───── EXCERPTED DATA ─────
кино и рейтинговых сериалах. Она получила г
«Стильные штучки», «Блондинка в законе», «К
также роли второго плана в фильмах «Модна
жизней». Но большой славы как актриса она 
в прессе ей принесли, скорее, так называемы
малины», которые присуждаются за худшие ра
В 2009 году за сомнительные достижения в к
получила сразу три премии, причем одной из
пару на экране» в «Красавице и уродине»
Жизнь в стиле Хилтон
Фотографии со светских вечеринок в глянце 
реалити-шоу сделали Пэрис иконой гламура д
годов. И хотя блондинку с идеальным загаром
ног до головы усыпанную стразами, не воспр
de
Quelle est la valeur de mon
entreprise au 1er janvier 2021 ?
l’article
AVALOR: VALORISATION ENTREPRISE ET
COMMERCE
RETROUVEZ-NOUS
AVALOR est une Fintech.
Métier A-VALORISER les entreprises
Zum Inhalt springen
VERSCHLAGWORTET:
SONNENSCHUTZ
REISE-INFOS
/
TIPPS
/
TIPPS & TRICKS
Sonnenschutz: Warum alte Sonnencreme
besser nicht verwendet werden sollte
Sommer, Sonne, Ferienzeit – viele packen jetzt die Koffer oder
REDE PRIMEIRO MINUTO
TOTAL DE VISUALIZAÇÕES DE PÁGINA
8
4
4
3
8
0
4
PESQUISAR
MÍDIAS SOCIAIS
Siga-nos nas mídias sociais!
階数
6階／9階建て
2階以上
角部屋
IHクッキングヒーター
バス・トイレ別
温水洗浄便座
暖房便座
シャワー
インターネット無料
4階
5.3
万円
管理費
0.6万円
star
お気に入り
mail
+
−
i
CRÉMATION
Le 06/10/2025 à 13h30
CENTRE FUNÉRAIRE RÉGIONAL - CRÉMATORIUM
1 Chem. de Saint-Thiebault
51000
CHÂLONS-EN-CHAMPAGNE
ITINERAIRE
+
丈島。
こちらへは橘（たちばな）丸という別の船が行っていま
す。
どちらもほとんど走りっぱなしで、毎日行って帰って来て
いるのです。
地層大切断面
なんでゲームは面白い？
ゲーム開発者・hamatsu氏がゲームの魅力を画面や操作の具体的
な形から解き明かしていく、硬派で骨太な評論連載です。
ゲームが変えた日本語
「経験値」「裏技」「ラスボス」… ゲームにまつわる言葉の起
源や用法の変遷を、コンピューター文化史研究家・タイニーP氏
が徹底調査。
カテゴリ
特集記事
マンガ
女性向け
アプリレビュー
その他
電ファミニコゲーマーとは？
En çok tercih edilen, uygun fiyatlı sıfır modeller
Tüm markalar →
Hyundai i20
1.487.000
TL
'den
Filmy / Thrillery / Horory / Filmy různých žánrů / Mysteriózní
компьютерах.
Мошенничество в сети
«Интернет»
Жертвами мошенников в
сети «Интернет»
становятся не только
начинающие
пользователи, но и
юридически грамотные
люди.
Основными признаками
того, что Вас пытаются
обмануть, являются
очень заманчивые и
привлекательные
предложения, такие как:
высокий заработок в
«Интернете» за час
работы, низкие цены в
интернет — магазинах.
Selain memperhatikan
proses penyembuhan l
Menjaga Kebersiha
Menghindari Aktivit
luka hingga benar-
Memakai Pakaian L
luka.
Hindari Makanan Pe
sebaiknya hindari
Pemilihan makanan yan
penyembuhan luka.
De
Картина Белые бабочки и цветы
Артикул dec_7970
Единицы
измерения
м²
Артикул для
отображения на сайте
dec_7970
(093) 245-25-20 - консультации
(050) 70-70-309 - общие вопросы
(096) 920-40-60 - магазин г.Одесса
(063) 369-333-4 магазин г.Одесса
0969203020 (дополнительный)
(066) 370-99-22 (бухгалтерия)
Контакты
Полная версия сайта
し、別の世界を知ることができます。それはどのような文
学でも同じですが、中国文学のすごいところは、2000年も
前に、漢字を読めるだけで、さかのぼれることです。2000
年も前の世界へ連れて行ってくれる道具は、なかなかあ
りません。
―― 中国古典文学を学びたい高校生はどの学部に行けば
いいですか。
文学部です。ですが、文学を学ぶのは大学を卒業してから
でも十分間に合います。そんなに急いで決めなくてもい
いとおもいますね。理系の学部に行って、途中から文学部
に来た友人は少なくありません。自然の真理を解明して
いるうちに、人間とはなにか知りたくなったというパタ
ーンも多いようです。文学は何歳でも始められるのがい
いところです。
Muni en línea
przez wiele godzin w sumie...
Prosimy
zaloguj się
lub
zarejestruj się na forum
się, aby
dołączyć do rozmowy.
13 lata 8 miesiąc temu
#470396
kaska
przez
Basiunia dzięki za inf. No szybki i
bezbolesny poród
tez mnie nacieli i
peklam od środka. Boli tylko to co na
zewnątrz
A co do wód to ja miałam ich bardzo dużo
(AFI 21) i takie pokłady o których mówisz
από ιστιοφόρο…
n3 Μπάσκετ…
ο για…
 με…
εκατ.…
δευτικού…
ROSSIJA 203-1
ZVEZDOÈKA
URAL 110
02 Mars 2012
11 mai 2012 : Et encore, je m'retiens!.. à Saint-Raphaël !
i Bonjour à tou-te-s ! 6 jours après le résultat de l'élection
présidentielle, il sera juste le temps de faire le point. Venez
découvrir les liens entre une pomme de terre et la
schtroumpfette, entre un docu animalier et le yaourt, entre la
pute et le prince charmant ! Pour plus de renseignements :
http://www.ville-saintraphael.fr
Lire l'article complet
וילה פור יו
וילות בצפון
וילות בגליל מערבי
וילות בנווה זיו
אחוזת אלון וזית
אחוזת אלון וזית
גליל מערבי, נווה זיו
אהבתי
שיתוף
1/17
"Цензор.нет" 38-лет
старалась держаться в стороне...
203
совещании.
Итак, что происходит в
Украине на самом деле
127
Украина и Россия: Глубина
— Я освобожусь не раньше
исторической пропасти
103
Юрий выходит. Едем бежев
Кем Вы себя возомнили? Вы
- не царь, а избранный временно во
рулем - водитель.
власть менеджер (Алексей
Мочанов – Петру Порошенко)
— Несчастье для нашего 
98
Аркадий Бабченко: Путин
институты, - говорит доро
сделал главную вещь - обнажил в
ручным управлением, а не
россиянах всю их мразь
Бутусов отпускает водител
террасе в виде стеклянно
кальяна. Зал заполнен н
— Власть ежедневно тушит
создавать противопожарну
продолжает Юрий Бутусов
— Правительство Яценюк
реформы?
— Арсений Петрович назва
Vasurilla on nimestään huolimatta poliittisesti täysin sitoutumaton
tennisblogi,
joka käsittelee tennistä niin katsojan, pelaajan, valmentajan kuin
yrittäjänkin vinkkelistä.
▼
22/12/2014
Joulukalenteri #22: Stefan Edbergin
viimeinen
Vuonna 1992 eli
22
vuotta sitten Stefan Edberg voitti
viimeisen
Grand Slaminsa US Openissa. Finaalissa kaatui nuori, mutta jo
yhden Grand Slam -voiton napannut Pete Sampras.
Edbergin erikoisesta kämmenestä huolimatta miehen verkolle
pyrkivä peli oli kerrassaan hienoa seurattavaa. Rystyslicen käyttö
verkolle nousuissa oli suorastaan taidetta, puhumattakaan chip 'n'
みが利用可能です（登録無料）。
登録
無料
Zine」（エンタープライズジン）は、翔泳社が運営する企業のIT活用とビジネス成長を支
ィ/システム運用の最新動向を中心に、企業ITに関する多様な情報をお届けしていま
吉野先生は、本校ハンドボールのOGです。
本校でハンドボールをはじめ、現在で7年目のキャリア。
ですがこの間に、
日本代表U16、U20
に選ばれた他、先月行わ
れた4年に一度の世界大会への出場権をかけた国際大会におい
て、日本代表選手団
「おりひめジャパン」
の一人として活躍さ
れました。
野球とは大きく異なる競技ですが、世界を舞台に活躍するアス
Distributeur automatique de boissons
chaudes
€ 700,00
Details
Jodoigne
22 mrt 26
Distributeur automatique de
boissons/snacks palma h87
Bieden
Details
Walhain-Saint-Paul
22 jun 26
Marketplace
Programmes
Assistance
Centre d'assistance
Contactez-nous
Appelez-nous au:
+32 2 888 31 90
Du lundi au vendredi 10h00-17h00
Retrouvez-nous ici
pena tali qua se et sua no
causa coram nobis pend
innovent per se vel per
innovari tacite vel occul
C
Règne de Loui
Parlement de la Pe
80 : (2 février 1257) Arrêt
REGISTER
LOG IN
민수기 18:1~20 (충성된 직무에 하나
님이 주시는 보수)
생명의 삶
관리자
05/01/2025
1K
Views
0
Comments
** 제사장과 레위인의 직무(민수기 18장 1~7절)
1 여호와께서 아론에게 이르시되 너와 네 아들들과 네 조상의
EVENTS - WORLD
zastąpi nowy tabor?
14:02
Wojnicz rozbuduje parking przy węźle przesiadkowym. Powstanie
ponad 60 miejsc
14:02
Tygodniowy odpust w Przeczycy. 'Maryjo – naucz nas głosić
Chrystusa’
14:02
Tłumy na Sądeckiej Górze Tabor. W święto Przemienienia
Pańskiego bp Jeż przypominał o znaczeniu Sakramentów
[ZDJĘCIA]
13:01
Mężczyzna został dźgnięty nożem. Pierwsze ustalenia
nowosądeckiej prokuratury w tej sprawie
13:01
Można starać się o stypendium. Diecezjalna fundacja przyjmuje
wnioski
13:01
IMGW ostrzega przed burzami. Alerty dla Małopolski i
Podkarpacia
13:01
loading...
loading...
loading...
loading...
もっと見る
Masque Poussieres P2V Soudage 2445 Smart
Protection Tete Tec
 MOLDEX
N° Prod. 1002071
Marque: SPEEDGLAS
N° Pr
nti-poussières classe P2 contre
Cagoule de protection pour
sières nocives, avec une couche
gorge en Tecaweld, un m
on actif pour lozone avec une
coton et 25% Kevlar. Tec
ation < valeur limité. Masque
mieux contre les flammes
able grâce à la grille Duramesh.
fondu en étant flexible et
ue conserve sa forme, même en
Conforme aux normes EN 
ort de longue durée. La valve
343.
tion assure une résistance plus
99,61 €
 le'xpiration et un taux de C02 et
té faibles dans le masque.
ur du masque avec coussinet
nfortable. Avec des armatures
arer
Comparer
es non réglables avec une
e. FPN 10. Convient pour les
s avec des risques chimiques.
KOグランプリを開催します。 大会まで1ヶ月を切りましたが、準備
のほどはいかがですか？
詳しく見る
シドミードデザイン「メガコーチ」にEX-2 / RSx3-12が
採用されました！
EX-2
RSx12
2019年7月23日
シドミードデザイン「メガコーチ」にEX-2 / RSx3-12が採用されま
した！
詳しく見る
─────
- REQUEST -
Present every line from the start of the rows up to and including the line containing "Жертвами мошенников в" as a Markdown table with the columns Index and Content, numbering each line and omitting blank lines.

- SOLUTION BELOW -
| Index | Content |
|---|---|
| 1 | кино и рейтинговых сериалах. Она получила г |
| 2 | «Стильные штучки», «Блондинка в законе», «К |
| 3 | также роли второго плана в фильмах «Модна |
| 4 | жизней». Но большой славы как актриса она  |
| 5 | в прессе ей принесли, скорее, так называемы |
| 6 | малины», которые присуждаются за худшие ра |
| 7 | В 2009 году за сомнительные достижения в к |
| 8 | получила сразу три премии, причем одной из |
| 9 | пару на экране» в «Красавице и уродине» |
| 10 | Жизнь в стиле Хилтон |
| 11 | Фотографии со светских вечеринок в глянце  |
| 12 | реалити-шоу сделали Пэрис иконой гламура д |
| 13 | годов. И хотя блондинку с идеальным загаром |
| 14 | ног до головы усыпанную стразами, не воспр |
| 15 | de |
| 16 | Quelle est la valeur de mon |
| 17 | entreprise au 1er janvier 2021 ? |
| 18 | l’article |
| 19 | AVALOR: VALORISATION ENTREPRISE ET |
| 20 | COMMERCE |
| 21 | RETROUVEZ-NOUS |
| 22 | AVALOR est une Fintech. |
| 23 | Métier A-VALORISER les entreprises |
| 24 | Zum Inhalt springen |
| 25 | VERSCHLAGWORTET: |
| 26 | SONNENSCHUTZ |
| 27 | REISE-INFOS |
| 28 | / |
| 29 | TIPPS |
| 30 | / |
| 31 | TIPPS & TRICKS |
| 32 | Sonnenschutz: Warum alte Sonnencreme |
| 33 | besser nicht verwendet werden sollte |
| 34 | Sommer, Sonne, Ferienzeit – viele packen jetzt die Koffer oder |
| 35 | REDE PRIMEIRO MINUTO |
| 36 | TOTAL DE VISUALIZAÇÕES DE PÁGINA |
| 37 | 8 |
| 38 | 4 |
| 39 | 4 |
| 40 | 3 |
| 41 | 8 |
| 42 | 0 |
| 43 | 4 |
| 44 | PESQUISAR |
| 45 | MÍDIAS SOCIAIS |
| 46 | Siga-nos nas mídias sociais! |
| 47 | 階数 |
| 48 | 6階／9階建て |
| 49 | 2階以上 |
| 50 | 角部屋 |
| 51 | IHクッキングヒーター |
| 52 | バス・トイレ別 |
| 53 | 温水洗浄便座 |
| 54 | 暖房便座 |
| 55 | シャワー |
| 56 | インターネット無料 |
| 57 | 4階 |
| 58 | 5.3 |
| 59 | 万円 |
| 60 | 管理費 |
| 61 | 0.6万円 |
| 62 | star |
| 63 | お気に入り |
| 64 | mail |
| 65 | + |
| 66 | − |
| 67 | i |
| 68 | CRÉMATION |
| 69 | Le 06/10/2025 à 13h30 |
| 70 | CENTRE FUNÉRAIRE RÉGIONAL - CRÉMATORIUM |
| 71 | 1 Chem. de Saint-Thiebault |
| 72 | 51000 |
| 73 | CHÂLONS-EN-CHAMPAGNE |
| 74 | ITINERAIRE |
| 75 | + |
| 76 | 丈島。 |
| 77 | こちらへは橘（たちばな）丸という別の船が行っていま |
| 78 | す。 |
| 79 | どちらもほとんど走りっぱなしで、毎日行って帰って来て |
| 80 | いるのです。 |
| 81 | 地層大切断面 |
| 82 | なんでゲームは面白い？ |
| 83 | ゲーム開発者・hamatsu氏がゲームの魅力を画面や操作の具体的 |
| 84 | な形から解き明かしていく、硬派で骨太な評論連載です。 |
| 85 | ゲームが変えた日本語 |
| 86 | 「経験値」「裏技」「ラスボス」… ゲームにまつわる言葉の起 |
| 87 | 源や用法の変遷を、コンピューター文化史研究家・タイニーP氏 |
| 88 | が徹底調査。 |
| 89 | カテゴリ |
| 90 | 特集記事 |
| 91 | マンガ |
| 92 | 女性向け |
| 93 | アプリレビュー |
| 94 | その他 |
| 95 | 電ファミニコゲーマーとは？ |
| 96 | En çok tercih edilen, uygun fiyatlı sıfır modeller |
| 97 | Tüm markalar → |
| 98 | Hyundai i20 |
| 99 | 1.487.000 |
| 100 | TL |
| 101 | 'den |
| 102 | Filmy / Thrillery / Horory / Filmy různých žánrů / Mysteriózní |
| 103 | компьютерах. |
| 104 | Мошенничество в сети |
| 105 | «Интернет» |
| 106 | Жертвами мошенников в |